* _Recorded information_
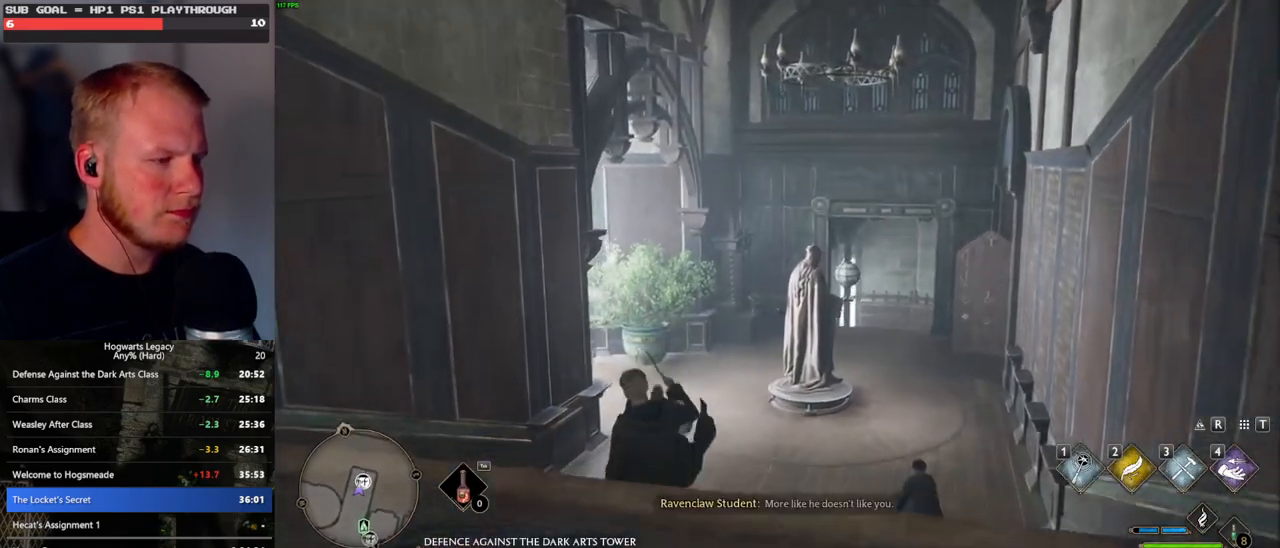
{"keys": ["w"], "mouse": [], "events": []}
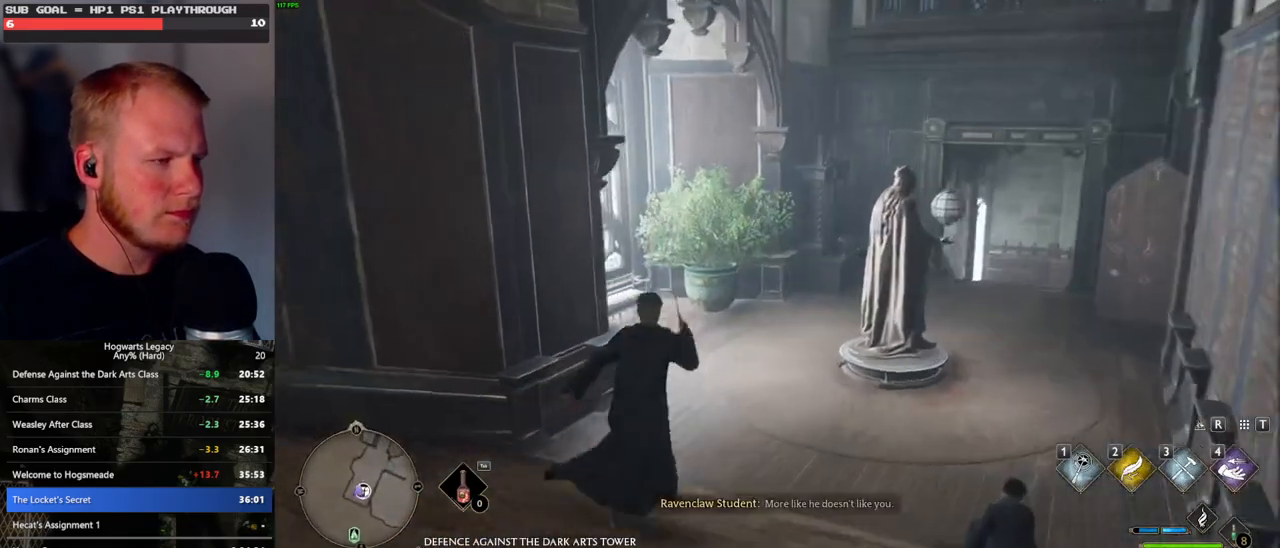
{"keys": ["w"], "mouse": [], "events": []}
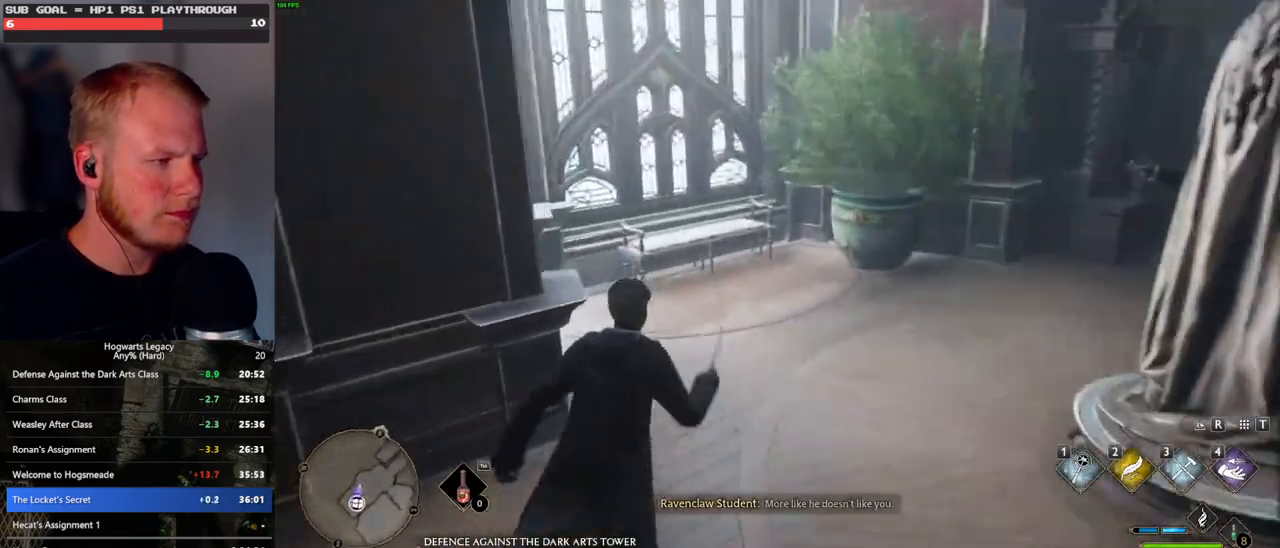
{"keys": ["f"], "mouse": [], "events": [[167, "w", "up"], [500, "f", "down"]]}
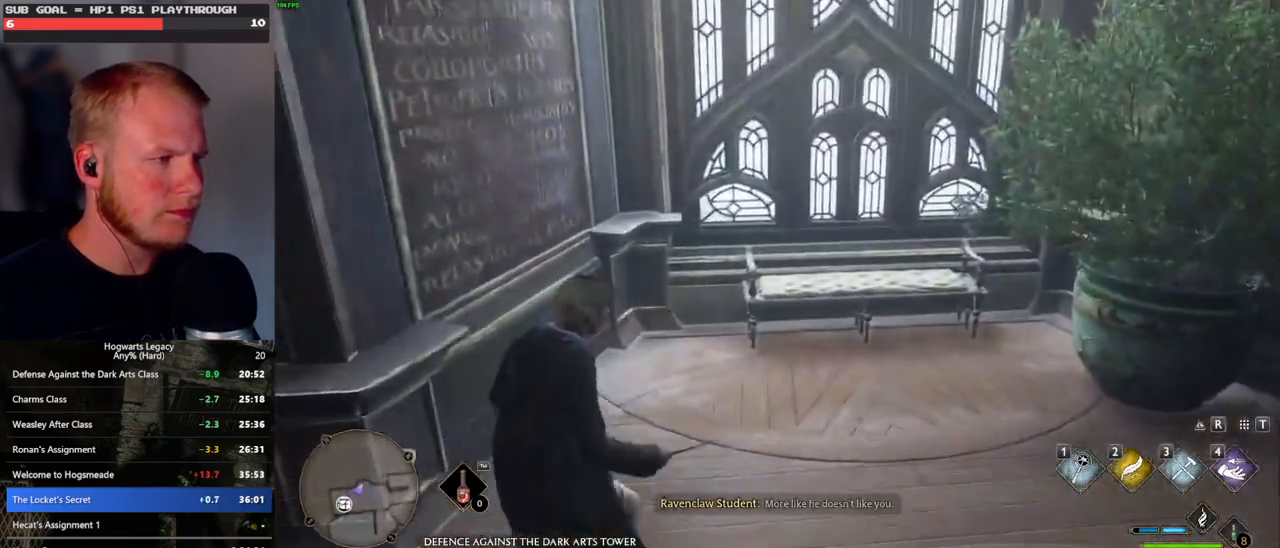
{"keys": [], "mouse": [], "events": [[50, "f", "up"], [133, "f", "down"], [200, "f", "up"], [283, "f", "down"], [350, "f", "up"], [433, "f", "down"], [500, "f", "up"]]}
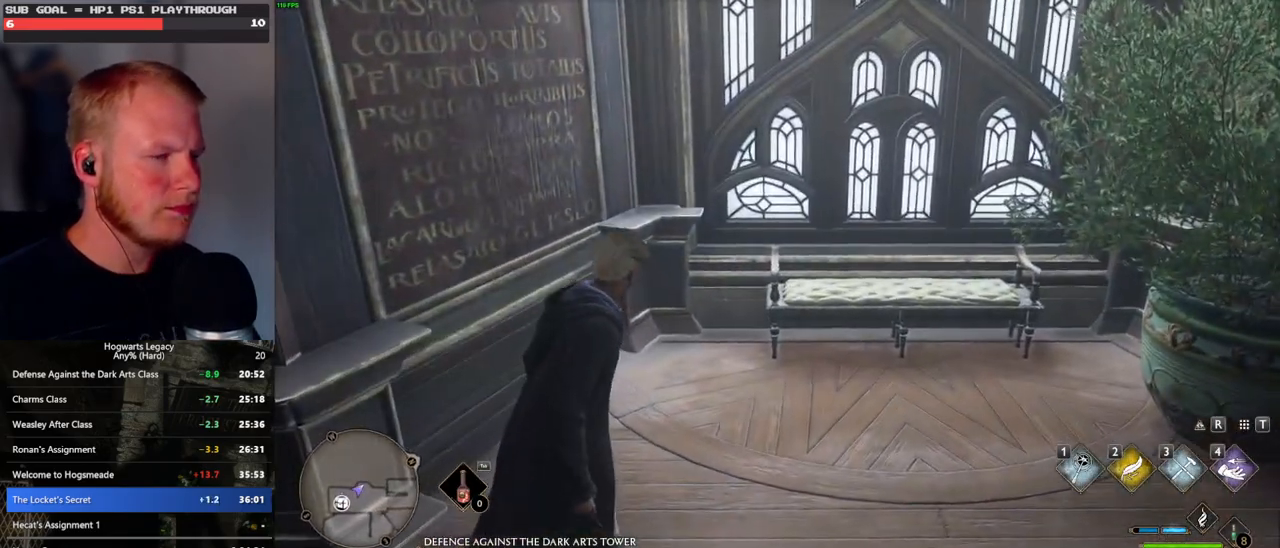
{"keys": ["f"], "mouse": [], "events": [[83, "f", "down"], [150, "f", "up"], [233, "f", "down"], [300, "f", "up"], [367, "f", "down"], [450, "f", "up"], [500, "f", "down"]]}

* _Task item_
Every record above must reappear exactly in the answer, minus its pictures.

* _Answer to this problem_
{"keys": ["w"], "mouse": [], "events": []}
{"keys": ["w"], "mouse": [], "events": []}
{"keys": ["f"], "mouse": [], "events": [[167, "w", "up"], [500, "f", "down"]]}
{"keys": [], "mouse": [], "events": [[50, "f", "up"], [133, "f", "down"], [200, "f", "up"], [283, "f", "down"], [350, "f", "up"], [433, "f", "down"], [500, "f", "up"]]}
{"keys": ["f"], "mouse": [], "events": [[83, "f", "down"], [150, "f", "up"], [233, "f", "down"], [300, "f", "up"], [367, "f", "down"], [450, "f", "up"], [500, "f", "down"]]}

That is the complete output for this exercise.